On October 6, 2011, the ERCB released Bulletin 2011-29. Pursuant to this Bulletin the ERCB implemented central target areas for natural gas throughout the Province, except for the area of southern Alberta where most freehold mineral rights are found. In this area corner target areas were retained with 150 meter buffer zones along the south and west section lines. Within this area the ERCB also completely removed well density controls for wells producing CBM and for all wells producing conventional natural gas from formations above the Mannville Group of formations. So instead of allowing four wells to be drilled on a freeholders’ fence lines, the ERCB now allows an infinite number of wells to be drilled for gas from any zone down to the top of the Mannville formation on freeholders’ fence lines.
According to the ERCB, the proposal contained in Bulletin 2010-39 was not implemented in Bulletin 2011-39 because the energy industry pointed out that to do so would be contrary to the ERCB’s mandate to conserve the Province’s resources.
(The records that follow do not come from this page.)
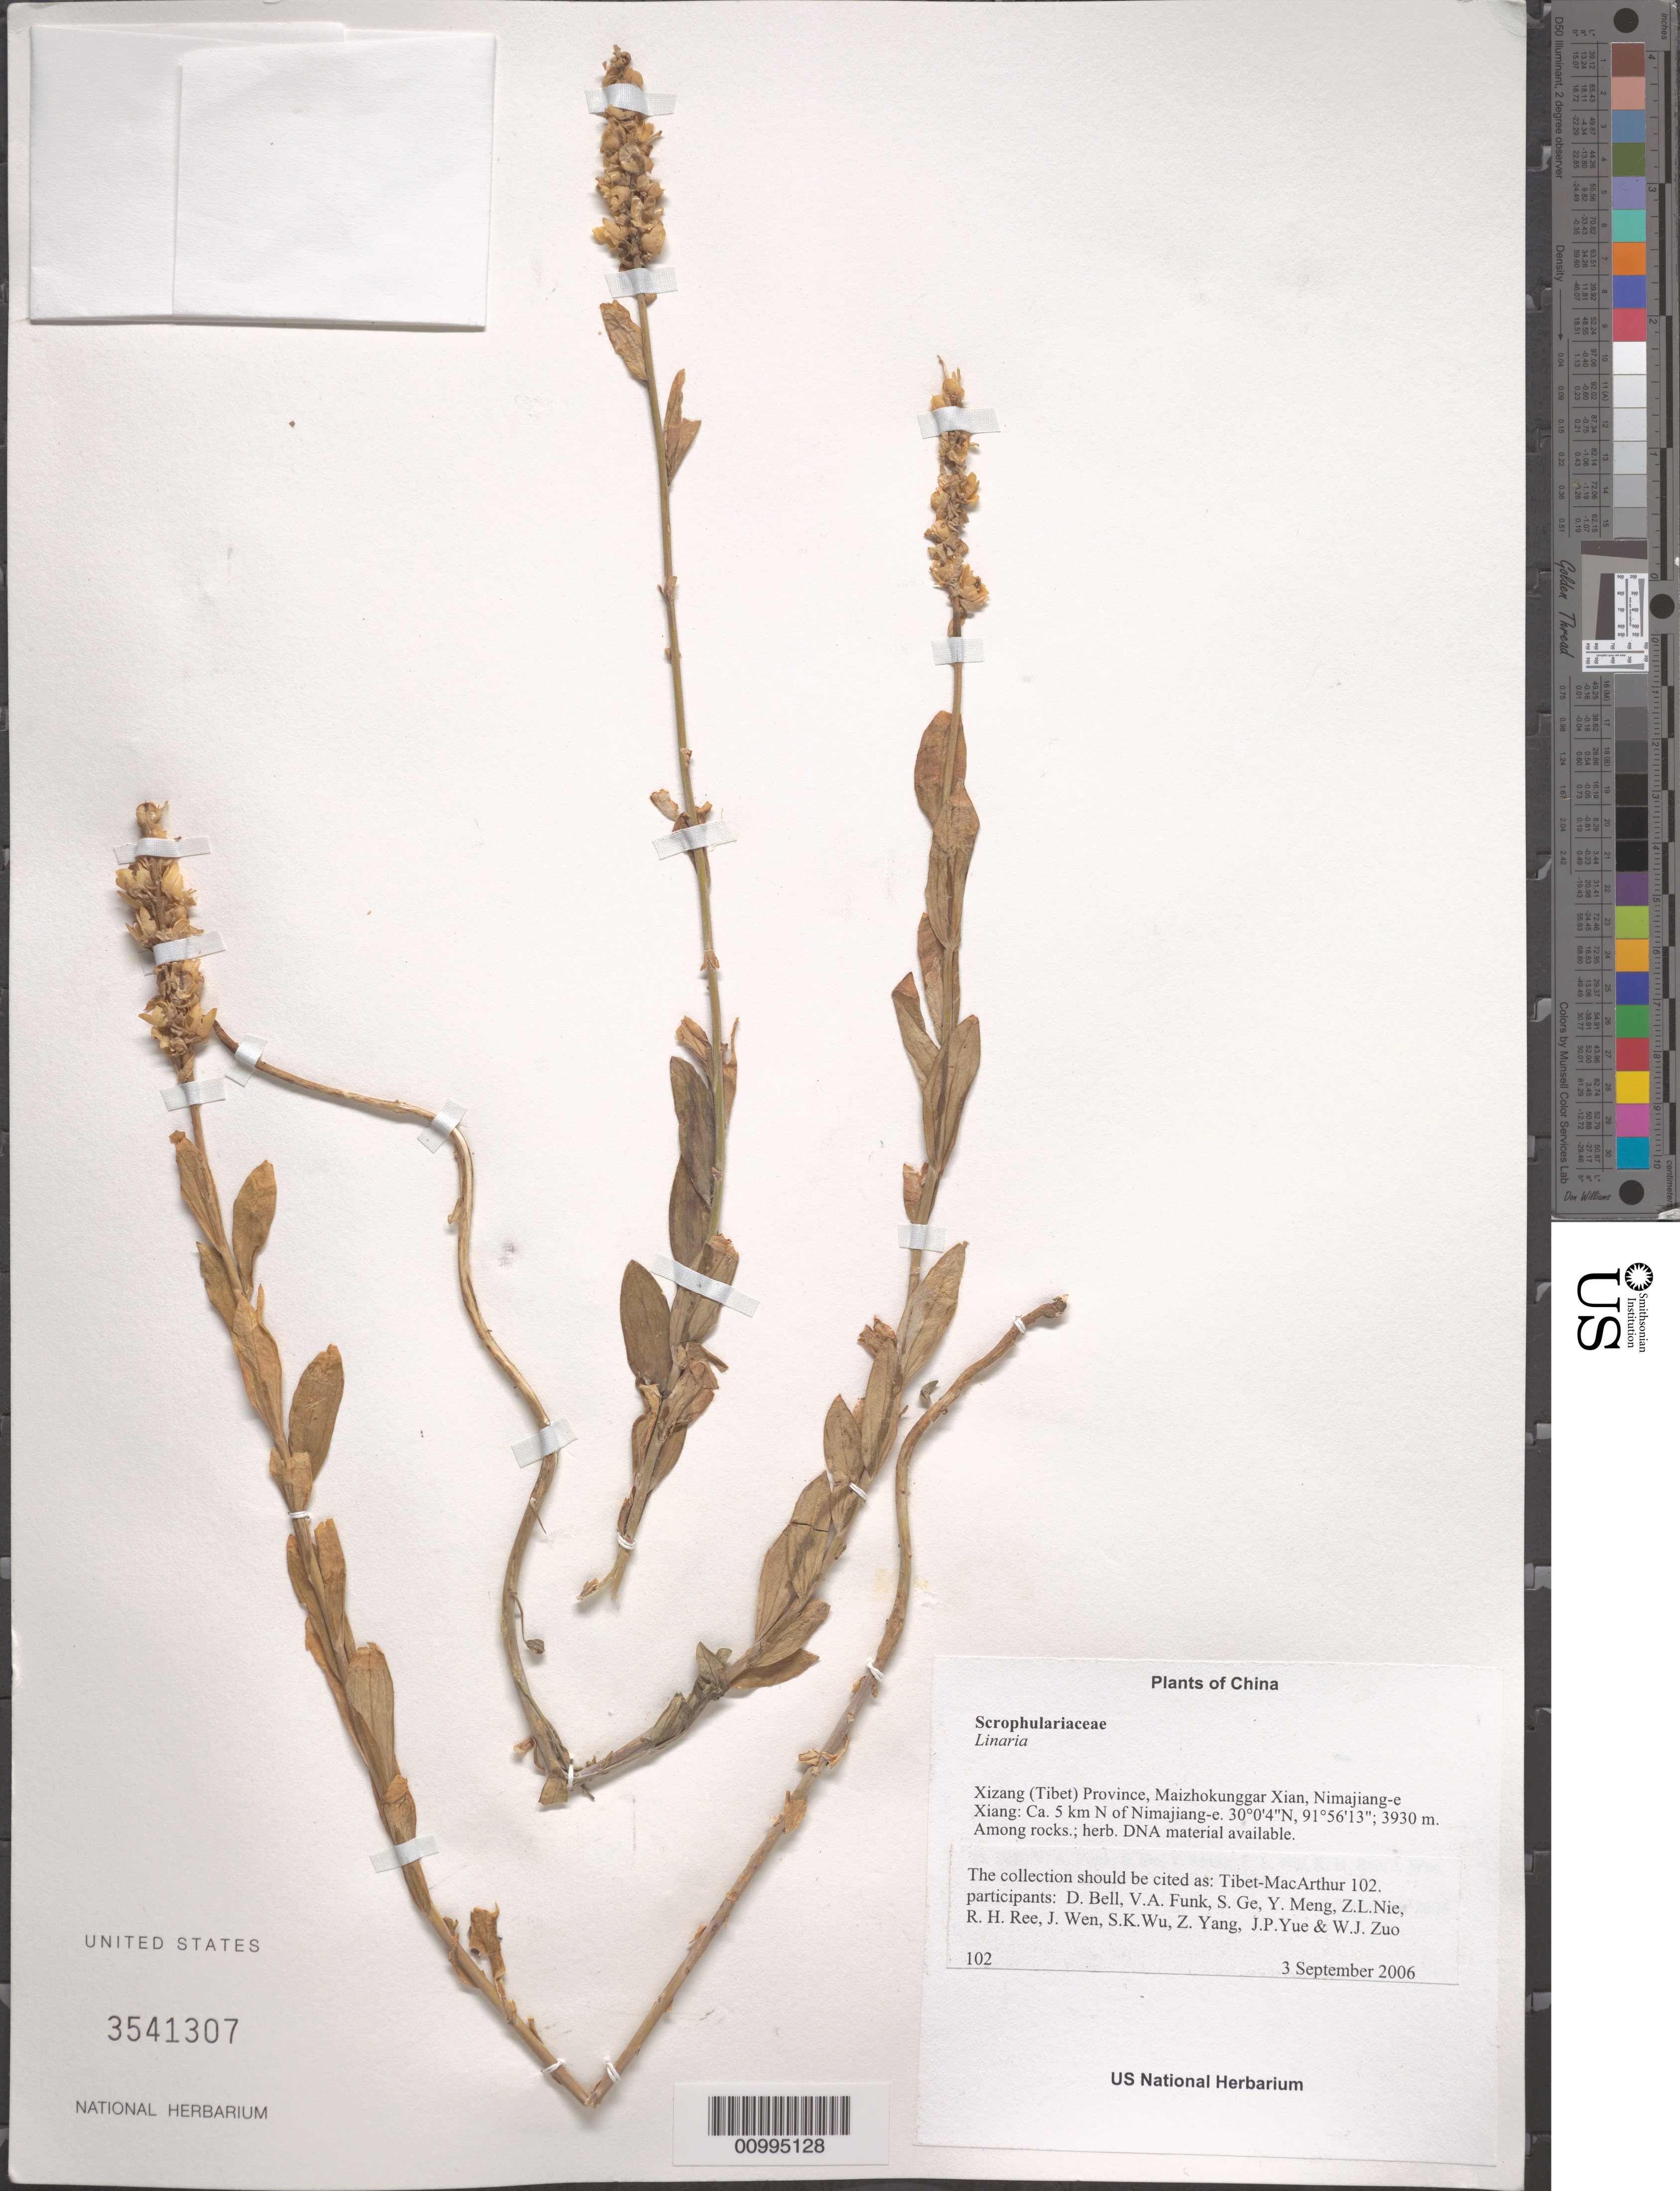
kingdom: Plantae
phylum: Tracheophyta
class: Magnoliopsida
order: Lamiales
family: Plantaginaceae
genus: Linaria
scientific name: Linaria sp.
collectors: Tibet-MacArthur, D. A. Bell, V. Funk, S. Ge, Y. Meng, Z. Nie, R. Ree, J. Wen, S. K. Wu, Z. Yang, J. Yue & W. Zuo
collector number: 102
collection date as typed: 03 Sep 2006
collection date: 2006-09-03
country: China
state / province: Xizang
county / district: Maizhokunggar Xian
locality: Nimajiang-e Xiang. Ca. 5 km N of Nimajiang-e.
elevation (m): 3930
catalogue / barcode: US 3541307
The industry had drilled up much of the CBM fairway between Edmonton and Calgary in a pattern corresponding to the ERCB’s corner target area policy and to subsequently change to central target areas would result in inefficient drainage of the remaining undrilled spacing units prospective for CBM. In other words, rather than correct policies implemented in Bulletin 2006-24 (and in holding approvals issued prior thereto) which contravened its mandate to protect the correlative rights of freehold owners, the ERCB chose to make matters worse.